Hospitals should also more critically evaluate their process or policy for holding beds open for critical patients. While these patients do need more immediate care, ED leadership should evaluate the Emergency Severity Index (ESI) data to determine the number of ESI level-1 patients moving through the department on a daily basis. They can then use this data to determine if it's justified to leave a bed open 24 hours a day or more efficient to use the bed and move a patient out of a room when a critical patient is en route.
Provide care in appropriate care spaces
When there are no beds available in the department, assigning an appropriate acuity upon arrival allows emergency department staff to better prioritize and identify patients needing emergent care, as well as sort and direct patients to the most appropriate care space. This may be the trauma bay, fast track, or a vertical treatment space.
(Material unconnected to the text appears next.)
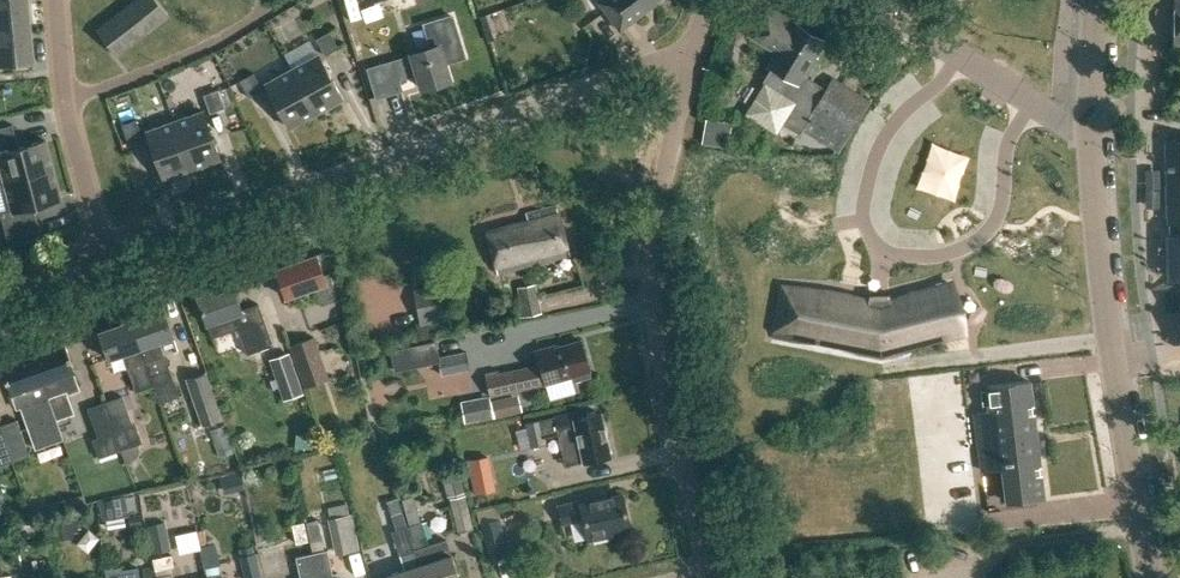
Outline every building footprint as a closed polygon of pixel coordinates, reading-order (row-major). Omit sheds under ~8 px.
[(29,27),(26,0),(0,0),(0,30),(29,27)] [(120,24),(135,16),(129,5),(136,1),(136,0),(107,0),(120,24)] [(180,13),(170,0),(157,0),(114,34),(130,54),(180,13)] [(598,2),(620,30),(648,9),(646,7),(656,0),(600,0),(598,2)] [(773,68),(745,114),(777,134),(786,119),(839,151),(869,102),(857,94),(832,79),(827,87),(821,98),(808,90),(813,81),(805,76),(817,57),(815,55),(824,41),(794,22),(791,27),(779,20),(767,12),(752,37),(776,52),(768,65),(773,68)] [(412,55),(370,68),(378,96),(401,89),(398,79),(418,72),(422,88),(450,79),(445,63),(465,57),(453,16),(425,24),(432,47),(412,53),(412,55)] [(0,30),(0,65),(33,61),(29,27),(0,30)] [(329,32),(316,39),(325,56),(338,48),(329,32)] [(734,50),(723,47),(720,58),(731,61),(734,50)] [(318,54),(291,69),(316,114),(342,99),(318,54)] [(291,69),(265,83),(290,128),(316,114),(291,69)] [(240,81),(249,97),(262,90),(253,73),(240,81)] [(203,95),(210,113),(224,108),(218,90),(203,95)] [(220,159),(203,110),(174,120),(192,169),(220,159)] [(136,119),(122,124),(128,142),(142,137),(136,119)] [(192,169),(174,120),(146,131),(163,179),(192,169)] [(54,169),(46,140),(19,148),(13,125),(0,128),(0,167),(4,182),(54,169)] [(1166,140),(1169,222),(1170,279),(1179,279),(1179,139),(1166,140)] [(913,172),(919,200),(993,184),(987,156),(913,172)] [(61,199),(54,169),(4,182),(12,212),(11,210),(1,213),(7,238),(39,230),(33,206),(61,199)] [(526,214),(527,221),(486,233),(497,274),(569,254),(556,206),(526,214)] [(316,254),(275,269),(286,297),(314,287),(321,305),(338,299),(329,273),(324,275),(316,254)] [(197,297),(207,324),(212,340),(239,331),(248,355),(274,346),(259,304),(242,310),(232,284),(197,297)] [(413,291),(421,326),(447,320),(439,284),(413,291)] [(536,284),(511,288),(517,318),(541,314),(536,284)] [(776,317),(772,337),(794,341),(795,335),(848,345),(847,350),(881,357),(904,351),(902,345),(944,334),(933,291),(880,305),(879,305),(878,305),(803,291),(797,321),(776,317)] [(155,386),(161,403),(180,396),(161,340),(173,336),(163,309),(131,320),(155,386)] [(138,392),(155,386),(131,320),(99,332),(109,359),(124,353),(138,392)] [(554,345),(536,351),(540,365),(486,376),(491,395),(545,384),(589,371),(581,340),(555,348),(554,345)] [(290,351),(304,394),(329,386),(315,343),(290,351)] [(33,355),(56,420),(73,414),(66,394),(81,389),(65,344),(33,355)] [(464,351),(435,358),(439,376),(468,369),(464,351)] [(19,406),(34,450),(62,439),(56,420),(33,355),(0,367),(15,408),(19,406)] [(303,401),(288,359),(270,365),(284,407),(303,401)] [(206,372),(186,378),(203,425),(222,418),(206,372)] [(353,379),(345,383),(348,389),(356,384),(353,379)] [(991,412),(976,413),(983,471),(1004,468),(1008,502),(1043,498),(1029,381),(988,386),(991,412)] [(515,393),(487,400),(491,417),(519,411),(515,393)] [(486,395),(456,401),(461,424),(491,418),(487,400),(486,395)] [(122,396),(105,402),(121,449),(142,442),(136,423),(133,425),(122,396)] [(121,449),(105,402),(88,408),(98,437),(93,439),(99,457),(121,449)] [(554,416),(526,423),(532,449),(545,446),(543,436),(560,432),(567,465),(610,455),(600,413),(580,418),(578,410),(554,416)] [(0,425),(0,426),(12,461),(30,454),(17,419),(0,425)] [(0,426),(0,465),(12,461),(0,426)] [(486,455),(466,460),(474,494),(494,489),(486,455)] [(462,462),(444,465),(450,490),(468,486),(462,462)] [(630,527),(622,494),(582,504),(581,500),(557,505),(561,524),(584,519),(589,540),(611,535),(610,531),(630,527)] [(465,495),(450,499),(458,532),(473,527),(465,495)] [(100,520),(126,516),(123,496),(97,500),(100,520)] [(386,575),(387,577),(422,577),(406,527),(398,499),(387,503),(395,530),(392,532),(404,569),(386,575)] [(977,505),(979,522),(993,521),(991,503),(977,505)] [(501,510),(482,514),(490,549),(509,544),(501,510)] [(350,512),(327,518),(330,532),(353,526),(350,512)] [(50,520),(52,541),(71,539),(69,518),(50,520)] [(167,519),(150,522),(155,550),(172,547),(167,519)] [(315,577),(338,577),(337,572),(332,573),(327,549),(324,550),(321,538),(322,538),(319,519),(307,522),(310,540),(313,552),(310,553),(315,577)] [(306,542),(301,522),(289,525),(294,545),(306,542)] [(406,527),(422,577),(459,577),(451,554),(446,539),(428,545),(421,522),(406,527)] [(199,545),(203,567),(219,564),(215,542),(199,545)] [(255,552),(240,555),(245,577),(262,577),(255,552)] [(173,565),(170,553),(152,557),(154,569),(156,577),(172,574),(170,566),(173,565)] [(310,553),(295,559),(300,577),(315,577),(310,553)] [(942,567),(943,577),(962,577),(960,565),(942,567)] [(142,577),(151,577),(151,567),(142,568),(142,577)] [(13,568),(1,569),(2,577),(15,577),(13,568)]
Emergency departments have discovered that providing care while keeping a patient vertical helps to reduce their length of stay. Departments should evaluate their processes and identify ways to provide care to patients in vertical spaces, such as chairs, when possible. This will help decrease the overall length of stay for patients in the department and help departments provide care to a larger number of patients.
Eliminate unnecessary boarding by evaluating inpatient processes
Lastly, it's important to recognize all patients in the emergency department are the responsibility of the facility as a whole. In an effort to eliminate patient boarding, facilities should evaluate inpatient processes and identify methods to promote progression to discharge.
Discharge lounges, high-quality multi-disciplinary meetings, and evaluation of contracts to ensure 24/7 services are provided to the facility are all examples of ways hospitals can make reducing patient boarding a priority.
Emergency departments must recognize that broken or cumbersome processes have a severe impact on the flow in the emergency department and how important it is to complete quality performance improvement work.
Armed with the knowledge emergency department boarding decreases the number of spaces available to care for emergent patients, hospital leadership must implement tactics focused on increasing throughput and eliminating barriers to care.
For instance, in 2013, when The Joint Commission developed standards around emergency department boarding, some facilities elected to train its nurses to document on the inpatient nursing templates. While this may meet the standard, it does not do enough to actually promote high-quality patient care for boarding inpatients, limits the ability of the emergency room personnel to provide care to arriving patients, and does not increase throughput.
When quality of care and the ability to provide better health outcomes is impacted by crowding in the emergency department, hospital leadership needs to take notice. This is a problem that is not going away, but currently getting worse due to other pressures put on our health system in the U.S.
These three tactics should be a strong starting point for emergency departments to reevaluate their existing processes, but hospital leadership needs to generally look more closely at the flow of their patients and identify opportunities for improvement in the length of stay for their most acute patients.
Larry Faulkner is senior consultant, Philips, and certified emergency nurse with years of experience in providing clinical and leadership expertise in the emergency care setting. He is passionate about providing patient-focused care and as an ED director, he has successfully implemented evidence-based leadership tactics including leadership/staff/hourly rounding and bedside shift reporting.